I think the OP's objection is that such ML methods "know nothing". This is a trivial statement to make. Rather, I would turn the objection on its head and ask "If our methods achieve acceptable estimated generalizability on unseen data, do we need to know anything?". This reminds me of Alan Turing's arguments about machines passing the Turing Test vs. "are they really human?".

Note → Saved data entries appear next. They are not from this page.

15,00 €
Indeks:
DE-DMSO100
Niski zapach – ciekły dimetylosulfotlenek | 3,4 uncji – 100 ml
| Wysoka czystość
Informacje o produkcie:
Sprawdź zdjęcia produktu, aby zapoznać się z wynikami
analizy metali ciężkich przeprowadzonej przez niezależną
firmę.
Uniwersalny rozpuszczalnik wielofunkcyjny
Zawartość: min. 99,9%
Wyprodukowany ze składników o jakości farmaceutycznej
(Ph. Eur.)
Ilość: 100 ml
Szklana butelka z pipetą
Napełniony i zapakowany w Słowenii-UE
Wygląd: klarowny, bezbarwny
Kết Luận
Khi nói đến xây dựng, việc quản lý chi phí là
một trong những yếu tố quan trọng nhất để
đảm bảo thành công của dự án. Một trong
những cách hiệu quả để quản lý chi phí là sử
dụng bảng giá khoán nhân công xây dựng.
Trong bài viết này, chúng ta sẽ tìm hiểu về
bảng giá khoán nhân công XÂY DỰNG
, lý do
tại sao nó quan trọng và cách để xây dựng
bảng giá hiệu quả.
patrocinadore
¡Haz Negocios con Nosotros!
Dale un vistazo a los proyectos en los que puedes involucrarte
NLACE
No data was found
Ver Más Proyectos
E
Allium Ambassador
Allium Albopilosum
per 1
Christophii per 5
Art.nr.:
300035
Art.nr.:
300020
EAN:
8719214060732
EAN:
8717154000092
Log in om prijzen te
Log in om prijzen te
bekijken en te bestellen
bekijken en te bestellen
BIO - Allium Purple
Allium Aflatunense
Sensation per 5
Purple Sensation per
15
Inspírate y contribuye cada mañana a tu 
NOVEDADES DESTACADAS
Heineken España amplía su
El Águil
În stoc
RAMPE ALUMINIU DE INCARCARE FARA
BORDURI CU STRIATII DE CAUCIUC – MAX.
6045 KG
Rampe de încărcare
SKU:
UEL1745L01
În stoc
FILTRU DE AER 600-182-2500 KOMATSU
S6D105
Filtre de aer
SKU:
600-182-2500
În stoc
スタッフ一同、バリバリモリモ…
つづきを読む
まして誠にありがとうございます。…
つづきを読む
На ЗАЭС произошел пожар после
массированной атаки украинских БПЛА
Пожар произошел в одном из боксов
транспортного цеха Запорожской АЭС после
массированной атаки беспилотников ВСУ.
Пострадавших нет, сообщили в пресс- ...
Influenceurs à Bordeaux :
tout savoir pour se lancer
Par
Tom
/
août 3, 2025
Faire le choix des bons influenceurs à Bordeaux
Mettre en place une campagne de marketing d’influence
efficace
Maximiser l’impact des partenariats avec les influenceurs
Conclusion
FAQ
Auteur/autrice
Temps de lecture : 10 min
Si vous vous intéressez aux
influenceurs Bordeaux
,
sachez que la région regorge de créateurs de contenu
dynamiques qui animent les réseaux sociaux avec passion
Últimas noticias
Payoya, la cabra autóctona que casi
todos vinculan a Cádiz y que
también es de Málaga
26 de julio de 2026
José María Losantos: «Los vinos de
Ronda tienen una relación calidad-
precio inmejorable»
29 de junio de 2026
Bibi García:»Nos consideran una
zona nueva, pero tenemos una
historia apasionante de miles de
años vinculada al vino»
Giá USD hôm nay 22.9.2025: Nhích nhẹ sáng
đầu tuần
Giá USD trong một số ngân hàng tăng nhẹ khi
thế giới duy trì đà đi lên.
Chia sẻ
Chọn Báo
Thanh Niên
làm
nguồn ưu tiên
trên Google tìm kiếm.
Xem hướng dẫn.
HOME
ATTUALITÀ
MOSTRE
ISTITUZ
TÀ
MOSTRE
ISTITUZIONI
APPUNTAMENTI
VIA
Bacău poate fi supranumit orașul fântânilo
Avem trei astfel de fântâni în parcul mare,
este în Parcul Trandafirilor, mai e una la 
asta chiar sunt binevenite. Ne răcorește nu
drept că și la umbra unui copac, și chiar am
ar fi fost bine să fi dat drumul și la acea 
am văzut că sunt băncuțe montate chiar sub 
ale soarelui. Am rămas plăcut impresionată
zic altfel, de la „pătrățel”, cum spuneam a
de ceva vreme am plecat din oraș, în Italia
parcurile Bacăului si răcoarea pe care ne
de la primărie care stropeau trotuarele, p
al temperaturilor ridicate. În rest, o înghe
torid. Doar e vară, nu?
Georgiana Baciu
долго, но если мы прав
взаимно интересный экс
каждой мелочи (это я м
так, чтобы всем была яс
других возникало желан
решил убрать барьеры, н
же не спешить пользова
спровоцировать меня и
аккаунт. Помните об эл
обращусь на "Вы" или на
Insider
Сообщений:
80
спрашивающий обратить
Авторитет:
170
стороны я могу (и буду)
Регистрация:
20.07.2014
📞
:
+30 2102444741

These high-capacity models (neural nets, decision trees, boosting) do overfit like crazy and tend to be used as black boxes without any domain knowledge. The key in his statement is when he says "given enough data," because having tons of data is one of the best ways to combat overfitting (given enough data, variance is negligible). And the fact that we can measure how much they overfit and take steps to regularize doesn't change the fact that, for example, deep learning is really way more of an engineering discipline than a mathematical or statistical discipline. And these are not criticisms of those areas at all: those are exciting areas of research precisely because there are so many unsolved problems and areas where we are working without a solid understanding!
So, with deep nets, how big a problem is getting stuck in local optima?
I mean, my intuition is that it's not magic, you're optimising a system of functions so you'd get stuck in local optima in the same way you get stuck with a single function. Is that generally the case?